Let's quickly check what that means on practice. The engine has a prefab system which allows you to build hierarchical scenes which can include any number of other scenes as child scenes. Child scenes can have their own child scenes and so on. This is very efficient decoupling mechanism that allows you to put pieces of the scene in separate scenes (prefabs) and modify them independently. The changes in child scenes will be automatically reflected to all parent scenes. Here is the very simple example of why this is important: imagine you need to populate a town with 3D models of cars. Each kind of car has its own 3D model and for example, a collision body that won't allow the player to walk through cars. How would you do this? The simplest (and dumbest) solution is to copy dozens of car models in the scene, and you're done. Imagine that now you need to change something in your car, for example, add a trunk that can be opened. What will you do? Of course, you should "iterate" over each car model and do the required changes, you simply don't have any other option. This will eat huge amount of time and in general it is very non-productive.
This is where prefabs will save you hours of work. All you need to do is to create a car prefab and instantiate it multiple times in your scene. When you'll need to change something in the car, you simply go to the prefab and change it. After that every prefab instance will have your changes!
Prefabs can be used to create self-contained entities in your game, examples of this includes: visual effects, any scripted game entities (bots, turrets, player, doors, etc.). Such prefabs can be either directly instantiated in a scene in the editor, or instantiated at runtime when needed.
How to create and use a prefab
All you need to do is to make a scene in the editor with all required objects and save it! After that, you can use the scene in other scenes and just do its instantiation, as in usual 3D models. You can either instantiate it from the editor by drag'n'drop a prefab to scene previewer, or do standard model resource instantiation
Property inheritance
As already mentioned in the intro section, instances inherit properties from their parent prefabs.

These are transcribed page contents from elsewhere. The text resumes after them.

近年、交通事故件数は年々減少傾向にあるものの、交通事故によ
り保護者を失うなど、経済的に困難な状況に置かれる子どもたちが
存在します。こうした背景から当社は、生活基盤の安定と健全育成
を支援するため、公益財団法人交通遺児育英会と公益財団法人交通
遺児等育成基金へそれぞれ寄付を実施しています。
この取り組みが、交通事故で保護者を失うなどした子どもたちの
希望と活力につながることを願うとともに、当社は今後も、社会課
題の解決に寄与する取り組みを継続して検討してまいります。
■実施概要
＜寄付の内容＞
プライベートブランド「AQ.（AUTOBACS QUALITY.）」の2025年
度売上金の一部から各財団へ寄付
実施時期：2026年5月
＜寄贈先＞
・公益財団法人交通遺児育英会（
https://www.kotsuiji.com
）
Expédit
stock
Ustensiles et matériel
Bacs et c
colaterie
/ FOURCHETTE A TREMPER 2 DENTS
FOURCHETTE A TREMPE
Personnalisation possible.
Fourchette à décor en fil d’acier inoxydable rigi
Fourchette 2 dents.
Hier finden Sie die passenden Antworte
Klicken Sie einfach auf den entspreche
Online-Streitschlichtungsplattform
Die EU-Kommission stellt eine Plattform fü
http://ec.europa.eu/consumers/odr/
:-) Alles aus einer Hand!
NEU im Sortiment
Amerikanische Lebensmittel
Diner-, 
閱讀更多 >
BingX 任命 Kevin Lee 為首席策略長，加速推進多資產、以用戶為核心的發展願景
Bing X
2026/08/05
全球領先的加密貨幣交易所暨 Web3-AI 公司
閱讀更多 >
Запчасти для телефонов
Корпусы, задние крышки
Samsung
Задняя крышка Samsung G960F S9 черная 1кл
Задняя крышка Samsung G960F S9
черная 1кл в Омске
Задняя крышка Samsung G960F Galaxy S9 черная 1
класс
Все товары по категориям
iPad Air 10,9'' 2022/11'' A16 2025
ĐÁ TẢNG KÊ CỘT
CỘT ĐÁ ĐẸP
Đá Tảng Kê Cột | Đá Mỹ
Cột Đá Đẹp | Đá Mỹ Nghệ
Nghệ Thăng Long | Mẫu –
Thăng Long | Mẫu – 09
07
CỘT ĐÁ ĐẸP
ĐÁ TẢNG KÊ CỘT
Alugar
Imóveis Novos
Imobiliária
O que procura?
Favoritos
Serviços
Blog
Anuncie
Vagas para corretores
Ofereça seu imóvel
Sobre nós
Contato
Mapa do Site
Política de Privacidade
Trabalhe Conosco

For example, you can change position of an object in prefab and every instance will reflect that change - the object's instances will also move. This works until there's no manual change to a property in instance, if you do so, your change is considered with higher priority. See this chapter for more info.
Hierarchical Prefabs
Prefabs can have other prefab instances inside it. This means that you can, for example, create a room populated with instances of other prefabs (bookshelves, chairs, tables, etc.) and then use the room prefab to build a bigger scene. The changes in the base prefabs will be reflected in their instances, regardless of how deep the hierarchy is.